On Oct. 11, 2002, Hagel voted in favor of the Iraq Resolution, approving one of the United States’ most self-interested, shameful and unnecessary uses of imperial force, and triggering a bloody sectarian civil war that today continues in ebbs and flows despite the departure of US armed forces. Iraqis continue to bear the consequences of war, which Hagel supported. In a telling acknowledgement of this error, he later rhetorically remarked, “How many of us really know and understand Iraq, the country, the history, the people, the role in the Arab world?”

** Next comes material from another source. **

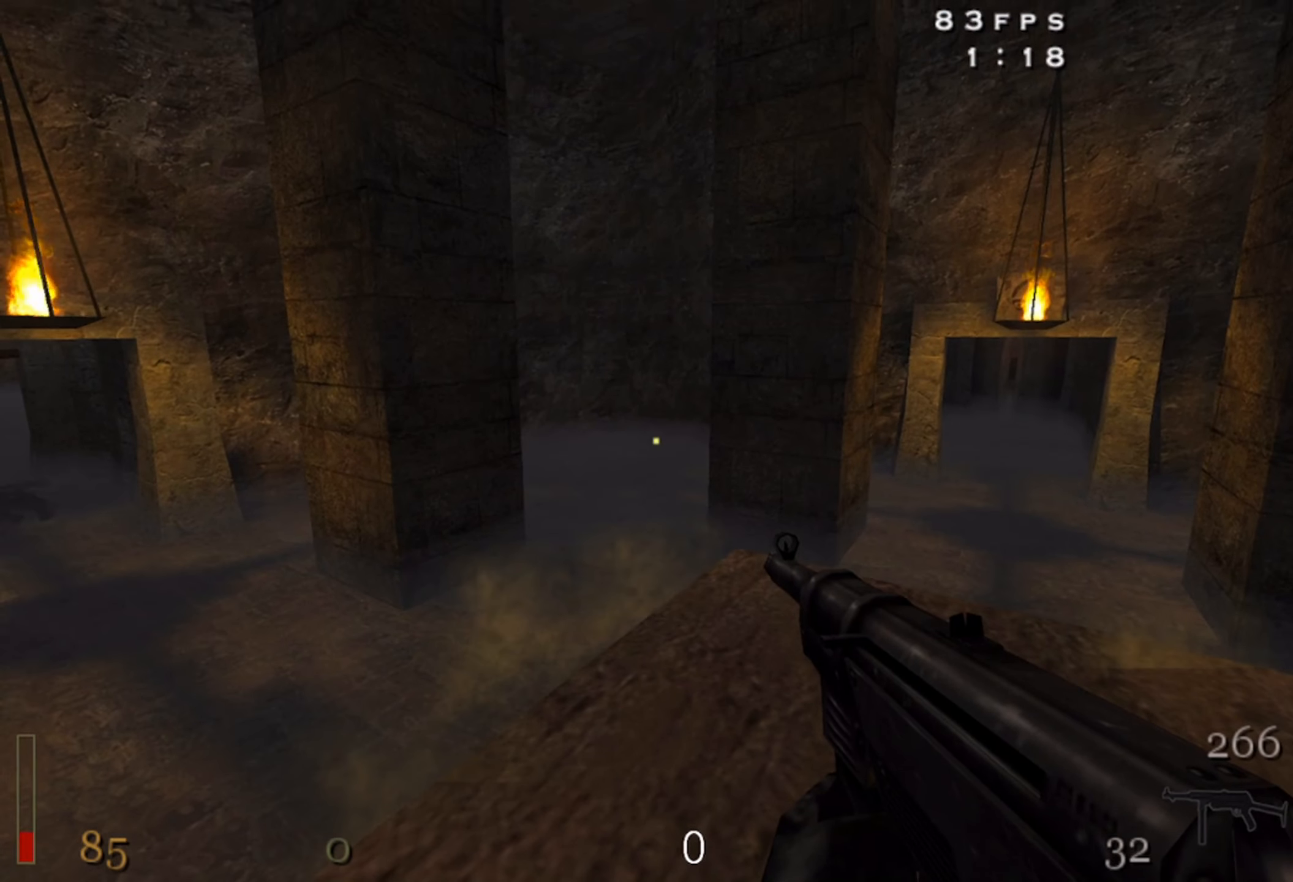
{"keys": [], "mouse": ["right"], "events": []}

Furthermore, as the historian and activist Allen Ruff points out at The Progressive, Hagel sits on Chevron’s board of directors, and has a history of supporting policies that ostensibly support the petroleum giant’s interests.

Throw in a few homophobic remarks and a vote for the pervasive Patriot Act, and you have more or less summed up Obama’s choice for secretary of defense.

Hagel’s appointment is indicative of a disturbing trend in American politics. “Liberals,” those slightly more socially open Republicans that call themselves Democrats, sacrifice many of their demands even before they get to the negotiating table as their GOP counterparts continue to drift further right. Still, it would be inaccurate to portray Obama and company as well-meaning defenders of human rights who are "tragically beholden to bellicose Republicans.”

In any case, how much should we really expect from Obama, who oversees a drone program that has a roughly 34 percent civilian fatality rate and, by the final year of his first presidential term, had killed around six times as many people on the Afghanistan-Pakistan border as George W. Bush did in two presidential terms? Elsewhere, among those killed by Obama’s morally indefensible drones were at least three American civilians, including a 16-year-old boy. No one has been charged with a crime in connection with these killings.

By choosing Chuck Hagel as secretary of defense, Barack Obama was not acting as a noble politician capable of working across partisan divides. Nor was he executing an unfortunate though pragmatic necessity born from a tense political climate. Rather, such an unacceptable choice is part and parcel of his entire presidential record: four years of providing lip service to the marginally left of center and delivering results to the hard right.

Patrick O. Strickland is the Israel-Palestine Editor for BikyaNews.com. His writing has been published at Al-Akhbar English, Socialistworker.org, Aslan Media, Palestine Note, Fair Observer, and elsewhere.